Pandas to_timedelta() function: Explained with examples

Updated: February 23, 2024 By: Guest Contributor Post a comment

Introduction

The to_timedelta() function in Pandas is a powerful tool for converting scalar, array, list, or series from a recognized timedelta format/representation to a Timedelta type. Timedelta represents the difference in times in terms of days, hours, minutes, seconds, and even milliseconds. This feature is especially useful in time series and financial analysis where precise time calculations are crucial for decision-making. In this tutorial, we’ll explore the to_timedelta() function through a series of examples, starting from the basics and moving towards more complex applications.

Syntax & Parameters

The to_timedelta() function is used to convert a variety of input formats (such as strings, integers, floats, list, or Series) into Timedelta type. Its basic syntax is as follows:

Pandas.to_timedelta(arg, unit='ns', errors='raise')
  • arg: the input to be converted. Can be a list, scalar, array, or Series.
  • unit: the unit of the arg (default is nanoseconds, ‘ns’). Other units include ‘days’, ‘hours’, ‘minutes’, ‘seconds’, ‘milliseconds’, ‘microseconds’.
  • errors: method of handling errors. ‘raise’ will raise an error for invalid inputs, ‘coerce’ will convert invalid inputs to NaT (not a time), and ‘ignore’ will return the input if it can’t be converted.

Basic Examples

Let’s start with the most simple application, converting a single string:

import pandas as pd

# Convert a string to timedelta
result = pd.to_timedelta('1 days 06:05:01.00003')
print(result)

Output:

Timedelta('1 days 06:05:01.000030')

This code converts the string ‘1 days 06:05:01.00003’ into a Timedelta object.

Converting Lists and Series

Now, let’s convert a list of time strings into Timedelta objects:

import pandas as pd

# List of time strings
list_of_times = ['1 days', '2 hours', '30 minutes']

# Convert list to Timedelta objects
result = pd.to_timedelta(list_of_times)
print(result)

Output:

TimedeltaIndex(['1 days 00:00:00', '0 days 02:00:00', '0 days 00:30:00'], dtype='timedelta64[ns]', freq=None)
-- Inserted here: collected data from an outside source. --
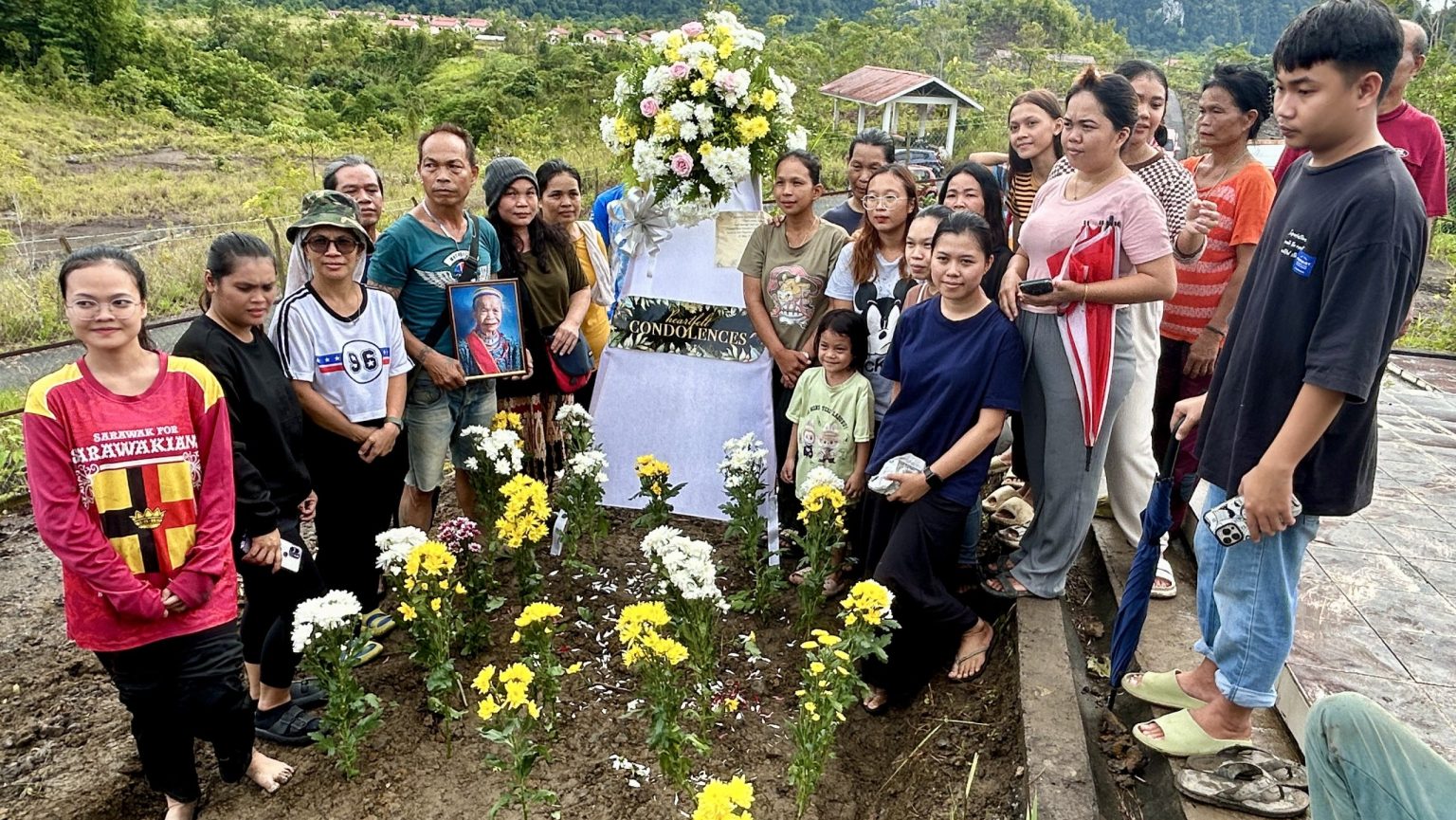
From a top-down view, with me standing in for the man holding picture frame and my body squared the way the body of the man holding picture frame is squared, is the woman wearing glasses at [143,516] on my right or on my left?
on my right

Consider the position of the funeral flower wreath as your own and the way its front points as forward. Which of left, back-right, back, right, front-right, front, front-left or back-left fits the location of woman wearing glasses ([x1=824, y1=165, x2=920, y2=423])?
front-left

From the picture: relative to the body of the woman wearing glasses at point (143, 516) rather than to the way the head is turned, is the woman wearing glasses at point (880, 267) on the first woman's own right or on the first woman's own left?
on the first woman's own left

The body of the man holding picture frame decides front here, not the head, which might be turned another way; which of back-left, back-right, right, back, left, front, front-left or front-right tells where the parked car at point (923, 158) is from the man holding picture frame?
left

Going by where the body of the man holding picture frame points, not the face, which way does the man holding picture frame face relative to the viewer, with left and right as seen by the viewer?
facing the viewer and to the right of the viewer

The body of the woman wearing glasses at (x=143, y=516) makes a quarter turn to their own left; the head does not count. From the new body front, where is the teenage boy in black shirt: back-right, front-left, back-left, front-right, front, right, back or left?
front-right

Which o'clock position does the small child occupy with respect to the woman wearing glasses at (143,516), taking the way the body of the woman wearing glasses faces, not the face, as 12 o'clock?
The small child is roughly at 9 o'clock from the woman wearing glasses.

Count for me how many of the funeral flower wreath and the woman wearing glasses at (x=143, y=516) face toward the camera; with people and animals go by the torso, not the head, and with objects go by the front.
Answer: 2

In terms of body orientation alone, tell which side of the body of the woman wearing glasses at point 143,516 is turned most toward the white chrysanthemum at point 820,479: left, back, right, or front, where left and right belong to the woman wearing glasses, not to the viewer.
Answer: left

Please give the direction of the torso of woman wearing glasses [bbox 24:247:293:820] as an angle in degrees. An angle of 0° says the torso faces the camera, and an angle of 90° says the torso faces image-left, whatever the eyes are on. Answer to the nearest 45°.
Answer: approximately 0°

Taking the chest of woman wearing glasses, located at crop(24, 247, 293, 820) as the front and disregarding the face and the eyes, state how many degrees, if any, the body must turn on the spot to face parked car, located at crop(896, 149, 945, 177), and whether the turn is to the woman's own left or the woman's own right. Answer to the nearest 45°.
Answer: approximately 135° to the woman's own left
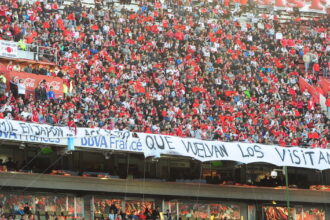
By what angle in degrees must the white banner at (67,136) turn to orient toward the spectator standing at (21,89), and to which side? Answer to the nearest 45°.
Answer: approximately 135° to its right

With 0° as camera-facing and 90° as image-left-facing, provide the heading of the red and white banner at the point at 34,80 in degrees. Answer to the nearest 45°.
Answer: approximately 0°

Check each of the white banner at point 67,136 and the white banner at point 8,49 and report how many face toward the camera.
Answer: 2
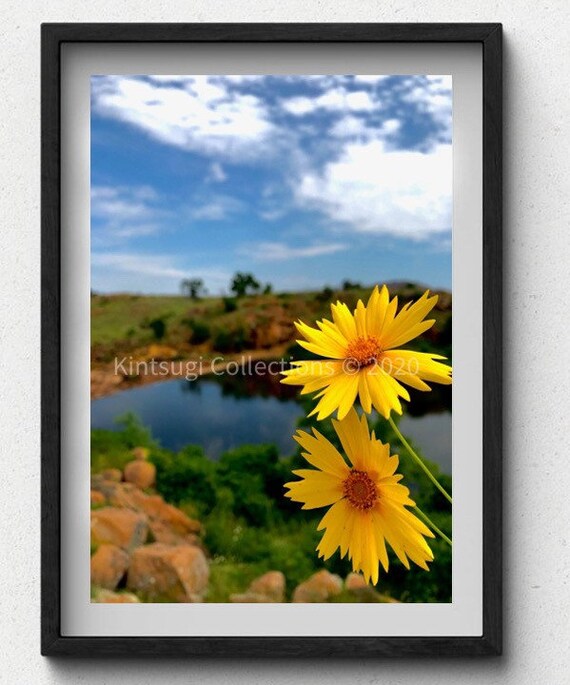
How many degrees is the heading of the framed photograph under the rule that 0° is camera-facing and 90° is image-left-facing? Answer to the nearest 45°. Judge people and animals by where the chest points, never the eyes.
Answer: approximately 0°
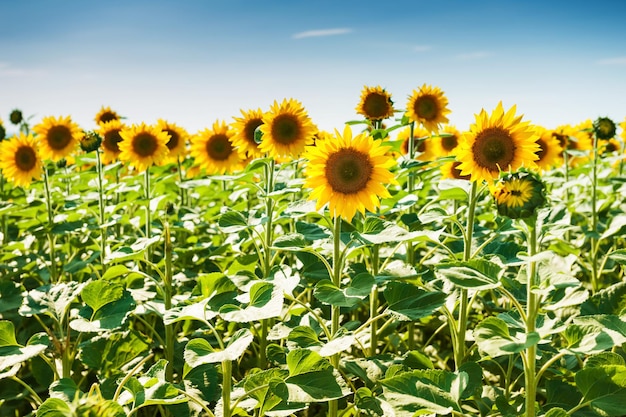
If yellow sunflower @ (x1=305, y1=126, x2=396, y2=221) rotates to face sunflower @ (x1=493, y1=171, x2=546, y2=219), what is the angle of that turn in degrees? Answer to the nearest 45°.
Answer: approximately 45° to its left

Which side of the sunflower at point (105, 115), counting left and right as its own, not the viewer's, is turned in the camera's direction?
front

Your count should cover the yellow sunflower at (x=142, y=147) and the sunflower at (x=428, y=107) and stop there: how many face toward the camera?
2

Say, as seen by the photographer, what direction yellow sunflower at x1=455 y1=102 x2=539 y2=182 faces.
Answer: facing the viewer

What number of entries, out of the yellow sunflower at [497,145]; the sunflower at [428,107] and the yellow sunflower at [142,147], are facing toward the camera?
3

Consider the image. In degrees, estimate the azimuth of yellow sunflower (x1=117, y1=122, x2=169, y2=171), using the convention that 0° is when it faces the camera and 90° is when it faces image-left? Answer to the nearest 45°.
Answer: approximately 0°

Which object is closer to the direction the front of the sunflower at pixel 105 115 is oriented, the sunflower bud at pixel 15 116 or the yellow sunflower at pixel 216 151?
the yellow sunflower

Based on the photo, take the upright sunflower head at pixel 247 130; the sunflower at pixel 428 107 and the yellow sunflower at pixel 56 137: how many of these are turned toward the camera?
3

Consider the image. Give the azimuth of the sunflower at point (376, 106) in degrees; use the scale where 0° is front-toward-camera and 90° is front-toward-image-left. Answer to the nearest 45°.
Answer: approximately 0°

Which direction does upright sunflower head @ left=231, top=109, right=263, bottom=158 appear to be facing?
toward the camera

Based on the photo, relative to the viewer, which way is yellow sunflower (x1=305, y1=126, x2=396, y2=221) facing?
toward the camera
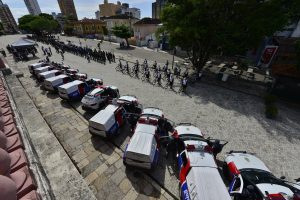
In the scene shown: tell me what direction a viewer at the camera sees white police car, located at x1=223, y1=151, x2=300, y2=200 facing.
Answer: facing away from the viewer and to the left of the viewer

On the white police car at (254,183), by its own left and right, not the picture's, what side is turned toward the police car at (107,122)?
left

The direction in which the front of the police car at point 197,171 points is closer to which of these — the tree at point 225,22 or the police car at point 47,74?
the tree

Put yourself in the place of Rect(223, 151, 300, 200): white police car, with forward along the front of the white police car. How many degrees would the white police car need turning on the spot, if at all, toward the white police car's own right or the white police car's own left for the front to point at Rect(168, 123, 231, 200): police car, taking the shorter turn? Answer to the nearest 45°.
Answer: approximately 90° to the white police car's own left

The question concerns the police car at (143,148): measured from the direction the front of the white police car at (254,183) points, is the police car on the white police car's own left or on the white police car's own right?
on the white police car's own left

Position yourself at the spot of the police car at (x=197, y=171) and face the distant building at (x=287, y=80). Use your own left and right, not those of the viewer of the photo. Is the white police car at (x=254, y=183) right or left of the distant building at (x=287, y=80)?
right

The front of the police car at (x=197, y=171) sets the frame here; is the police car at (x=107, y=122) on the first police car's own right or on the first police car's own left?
on the first police car's own left

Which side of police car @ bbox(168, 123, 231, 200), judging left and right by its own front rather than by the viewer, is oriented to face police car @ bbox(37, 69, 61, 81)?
left

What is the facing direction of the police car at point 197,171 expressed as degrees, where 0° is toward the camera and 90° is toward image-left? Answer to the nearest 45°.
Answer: approximately 180°
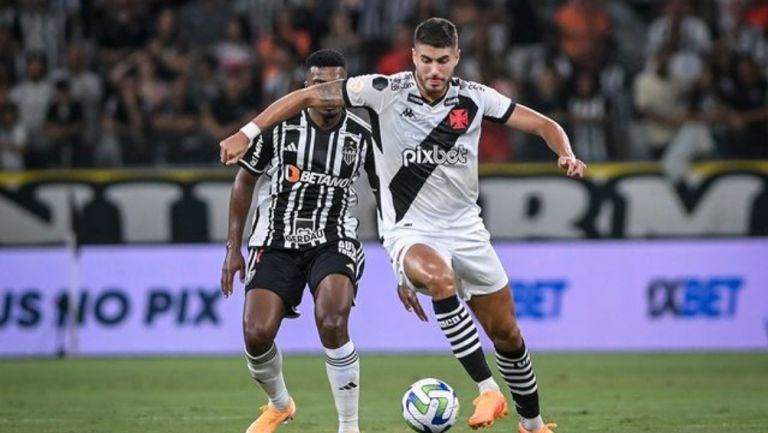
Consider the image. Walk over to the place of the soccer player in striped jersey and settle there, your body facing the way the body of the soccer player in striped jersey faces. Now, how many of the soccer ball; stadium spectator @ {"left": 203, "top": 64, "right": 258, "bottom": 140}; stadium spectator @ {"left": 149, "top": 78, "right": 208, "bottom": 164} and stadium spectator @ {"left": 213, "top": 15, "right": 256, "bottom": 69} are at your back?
3

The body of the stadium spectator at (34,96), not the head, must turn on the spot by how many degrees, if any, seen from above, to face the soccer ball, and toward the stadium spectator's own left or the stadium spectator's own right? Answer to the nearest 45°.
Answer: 0° — they already face it

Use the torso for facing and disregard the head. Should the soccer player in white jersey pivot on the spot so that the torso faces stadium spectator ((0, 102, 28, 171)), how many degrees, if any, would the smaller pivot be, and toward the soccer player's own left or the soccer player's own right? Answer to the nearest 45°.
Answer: approximately 135° to the soccer player's own right

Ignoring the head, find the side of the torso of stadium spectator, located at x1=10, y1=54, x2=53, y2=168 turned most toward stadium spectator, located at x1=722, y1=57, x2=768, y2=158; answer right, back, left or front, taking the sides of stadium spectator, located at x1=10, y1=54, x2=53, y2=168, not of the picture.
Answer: left

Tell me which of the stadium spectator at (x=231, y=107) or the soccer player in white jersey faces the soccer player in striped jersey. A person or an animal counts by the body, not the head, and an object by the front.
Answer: the stadium spectator

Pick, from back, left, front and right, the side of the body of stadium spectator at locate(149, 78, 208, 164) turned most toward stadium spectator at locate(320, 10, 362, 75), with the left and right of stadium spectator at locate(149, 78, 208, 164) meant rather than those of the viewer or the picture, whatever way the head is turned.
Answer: left

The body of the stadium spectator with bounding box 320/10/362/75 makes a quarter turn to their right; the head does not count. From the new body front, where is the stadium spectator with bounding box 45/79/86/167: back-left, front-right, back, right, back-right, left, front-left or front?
front

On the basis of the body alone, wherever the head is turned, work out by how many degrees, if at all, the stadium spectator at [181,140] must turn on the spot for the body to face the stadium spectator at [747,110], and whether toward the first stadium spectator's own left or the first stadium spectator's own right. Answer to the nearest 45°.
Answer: approximately 90° to the first stadium spectator's own left
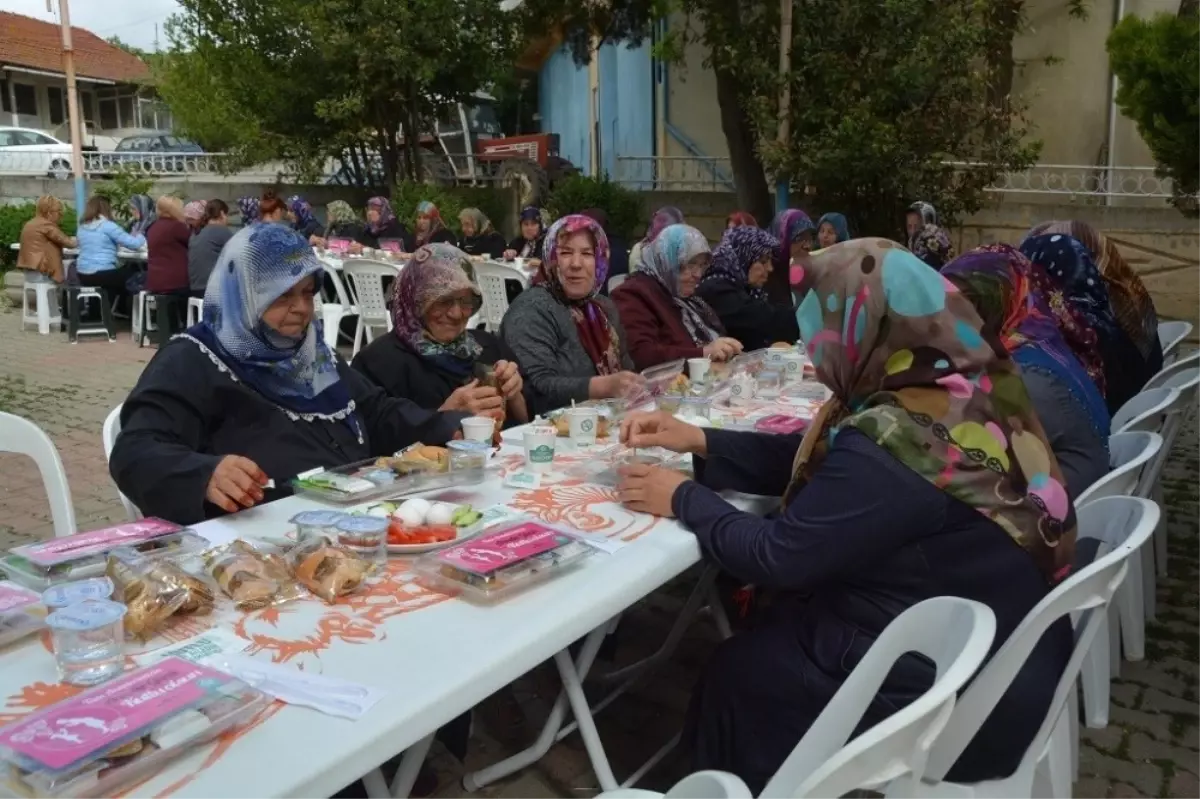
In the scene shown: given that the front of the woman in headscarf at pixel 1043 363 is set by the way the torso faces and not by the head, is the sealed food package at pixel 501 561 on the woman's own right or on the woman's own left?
on the woman's own left

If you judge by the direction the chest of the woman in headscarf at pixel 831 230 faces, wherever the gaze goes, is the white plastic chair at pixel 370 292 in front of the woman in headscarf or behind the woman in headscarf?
in front

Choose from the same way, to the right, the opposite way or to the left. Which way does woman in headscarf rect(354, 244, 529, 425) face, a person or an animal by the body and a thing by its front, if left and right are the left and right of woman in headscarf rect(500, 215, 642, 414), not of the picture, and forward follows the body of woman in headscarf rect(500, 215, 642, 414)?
the same way

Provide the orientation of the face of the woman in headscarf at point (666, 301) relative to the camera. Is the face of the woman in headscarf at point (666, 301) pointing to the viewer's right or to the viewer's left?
to the viewer's right

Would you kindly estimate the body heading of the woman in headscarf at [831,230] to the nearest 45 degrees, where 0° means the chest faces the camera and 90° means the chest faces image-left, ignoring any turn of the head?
approximately 45°

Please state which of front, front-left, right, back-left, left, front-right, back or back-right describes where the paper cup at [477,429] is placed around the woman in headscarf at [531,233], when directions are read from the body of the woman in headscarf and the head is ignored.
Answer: front

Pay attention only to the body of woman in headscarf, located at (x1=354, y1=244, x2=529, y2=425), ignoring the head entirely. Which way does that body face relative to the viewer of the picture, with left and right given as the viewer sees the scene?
facing the viewer and to the right of the viewer

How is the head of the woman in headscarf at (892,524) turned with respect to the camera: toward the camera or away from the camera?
away from the camera

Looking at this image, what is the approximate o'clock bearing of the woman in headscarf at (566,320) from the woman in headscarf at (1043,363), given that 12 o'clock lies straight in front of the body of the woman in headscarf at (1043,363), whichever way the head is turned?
the woman in headscarf at (566,320) is roughly at 11 o'clock from the woman in headscarf at (1043,363).

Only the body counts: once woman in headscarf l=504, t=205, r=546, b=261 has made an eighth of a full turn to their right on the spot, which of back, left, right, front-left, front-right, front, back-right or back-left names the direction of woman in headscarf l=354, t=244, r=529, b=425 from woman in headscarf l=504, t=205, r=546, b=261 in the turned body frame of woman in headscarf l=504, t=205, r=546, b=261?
front-left

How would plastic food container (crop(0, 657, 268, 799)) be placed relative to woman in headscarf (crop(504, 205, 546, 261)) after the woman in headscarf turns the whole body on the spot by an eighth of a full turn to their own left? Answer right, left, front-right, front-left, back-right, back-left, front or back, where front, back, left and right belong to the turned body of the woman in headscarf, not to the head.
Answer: front-right
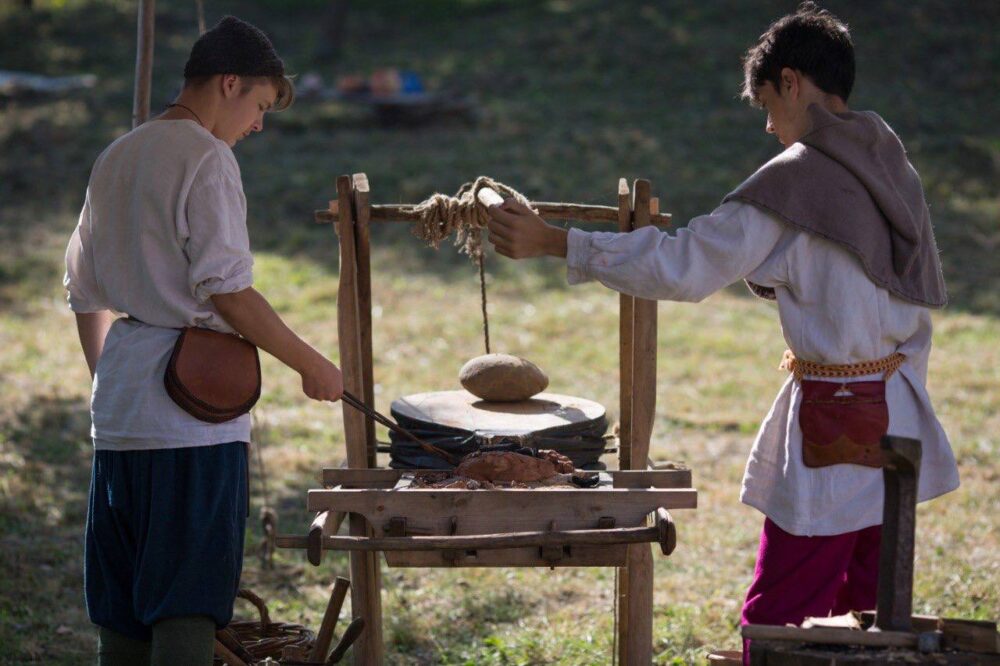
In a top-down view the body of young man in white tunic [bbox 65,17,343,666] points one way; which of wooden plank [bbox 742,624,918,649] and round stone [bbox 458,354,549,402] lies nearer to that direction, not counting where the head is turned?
the round stone

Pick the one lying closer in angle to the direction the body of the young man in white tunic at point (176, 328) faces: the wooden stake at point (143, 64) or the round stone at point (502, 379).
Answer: the round stone

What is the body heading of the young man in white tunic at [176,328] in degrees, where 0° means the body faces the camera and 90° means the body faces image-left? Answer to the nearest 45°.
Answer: approximately 225°

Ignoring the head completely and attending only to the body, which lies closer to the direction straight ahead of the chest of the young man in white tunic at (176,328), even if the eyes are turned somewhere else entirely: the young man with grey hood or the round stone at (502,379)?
the round stone

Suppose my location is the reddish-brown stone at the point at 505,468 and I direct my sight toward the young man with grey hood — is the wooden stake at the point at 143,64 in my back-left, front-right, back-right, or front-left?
back-left

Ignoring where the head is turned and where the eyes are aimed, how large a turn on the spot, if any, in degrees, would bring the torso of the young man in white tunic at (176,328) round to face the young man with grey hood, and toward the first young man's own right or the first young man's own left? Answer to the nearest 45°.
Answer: approximately 45° to the first young man's own right

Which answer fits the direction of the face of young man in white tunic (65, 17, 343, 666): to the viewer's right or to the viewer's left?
to the viewer's right
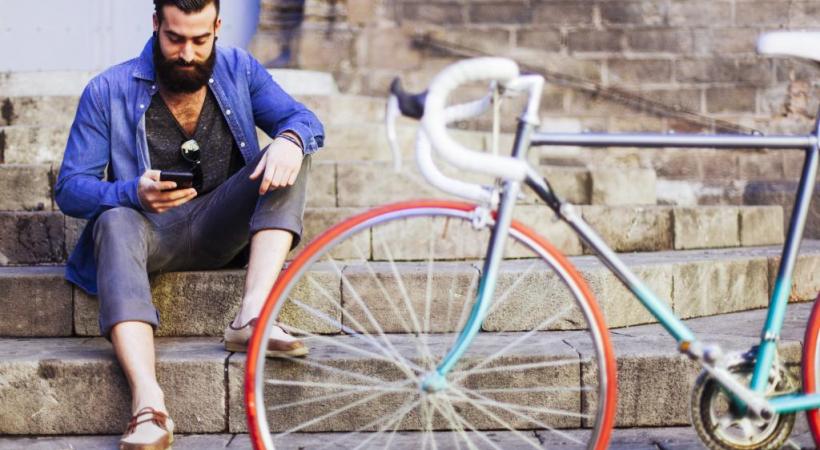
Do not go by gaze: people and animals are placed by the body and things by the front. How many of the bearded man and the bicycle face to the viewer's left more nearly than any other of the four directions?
1

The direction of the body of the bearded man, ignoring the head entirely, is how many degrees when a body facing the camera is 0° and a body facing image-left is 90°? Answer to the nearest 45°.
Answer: approximately 0°

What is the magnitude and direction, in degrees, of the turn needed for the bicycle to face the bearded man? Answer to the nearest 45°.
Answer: approximately 45° to its right

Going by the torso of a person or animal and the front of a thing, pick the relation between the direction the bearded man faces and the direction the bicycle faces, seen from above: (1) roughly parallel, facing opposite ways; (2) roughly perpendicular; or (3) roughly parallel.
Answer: roughly perpendicular

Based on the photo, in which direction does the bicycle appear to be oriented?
to the viewer's left

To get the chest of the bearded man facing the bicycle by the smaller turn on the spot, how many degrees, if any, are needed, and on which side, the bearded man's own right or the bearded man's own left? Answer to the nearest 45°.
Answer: approximately 45° to the bearded man's own left
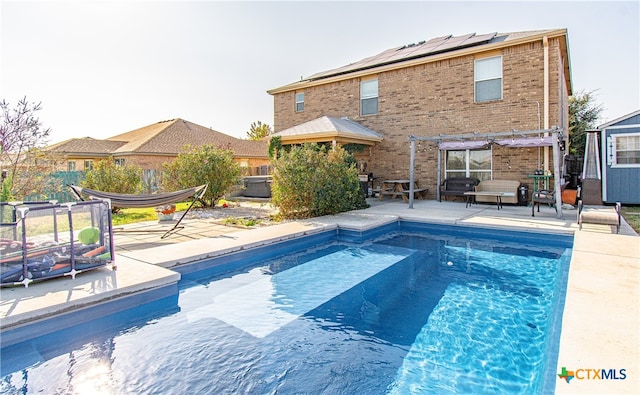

This converts a list of various time strings into a TimedeltaIndex, which can be used for time calculations and manipulations.

Applying Unit Parameter

Specifying units allows for the conversion of integers or floats into Timedeltas. This is useful for cases where time durations are not explicitly stated in a standard timedelta format:

import pandas as pd

# Convert integer to Timedelta with 'hours' unit
result = pd.to_timedelta(5, unit='h')
print(result)

Output:

Timedelta('0 days 05:00:00')

In this example, the integer 5 is converted into a Timedelta representing 5 hours.

Handling Errors

Understanding how to handle errors is crucial while using to_timedelta(). Let’s see an example of using the ‘coerce’ option:

import pandas as pd

# Example of error handling with 'coerce'
result = pd.to_timedelta('Not a time string', errors='coerce')
print(result)

Output:

NaT

In cases where input cannot be converted to a Timedelta, using ‘coerce’ returns NaT, avoiding a crash in the program due to invalid inputs.

Advanced Examples

Moving on to more sophisticated uses of to_timedelta(), let’s explore arithmetic operations on Timedelta objects:

import pandas as pd

# Converting strings to Timedelta
start = pd.to_timedelta('1 days')
end = pd.to_timedelta('2 days')

# Arithmetic operations
duration = end - start
print(duration)

Output:

1 days 00:00:00

This example demonstrates that we can perform arithmetic operations between Timedeltas, such as calculating the duration between two time periods.

Application in DataFrames

Finally, let’s look at an application of to_timedelta() in a DataFrame context, where we calculate the duration of events:

import pandas as pd

df = pd.DataFrame({
    'Start': ['2021-01-01 08:00:00', '2021-01-02 08:00:00'],
    'End': ['2021-01-01 09:00:00', '2021-01-02 10:30:00']
})
df['Start'] = pd.to_datetime(df['Start'])
df['End'] = pd.to_datetime(df['End'])
df['Duration'] = df['End'] - df['Start']
print(df)

Output:

                Start                 End        Duration
0 2021-01-01 08:00:00 2021-01-01 09:00:00 0 days 01:00:00
1 2021-01-02 08:00:00 2021-01-02 10:30:00 0 days 02:30:00

In this DataFrame example, we calculate the duration between start and end times of events, showcasing the application of Timedelta in a practical context.

Conclusion

The to_timedelta() function in Pandas is an incredibly versatile tool for time-based calculations. From converting strings to performing arithmetic operations and handling errors gracefully, its usefulness spans a wide range of applications. By mastering to_timedelta(), you can unlock the full potential of time series data in your analysis.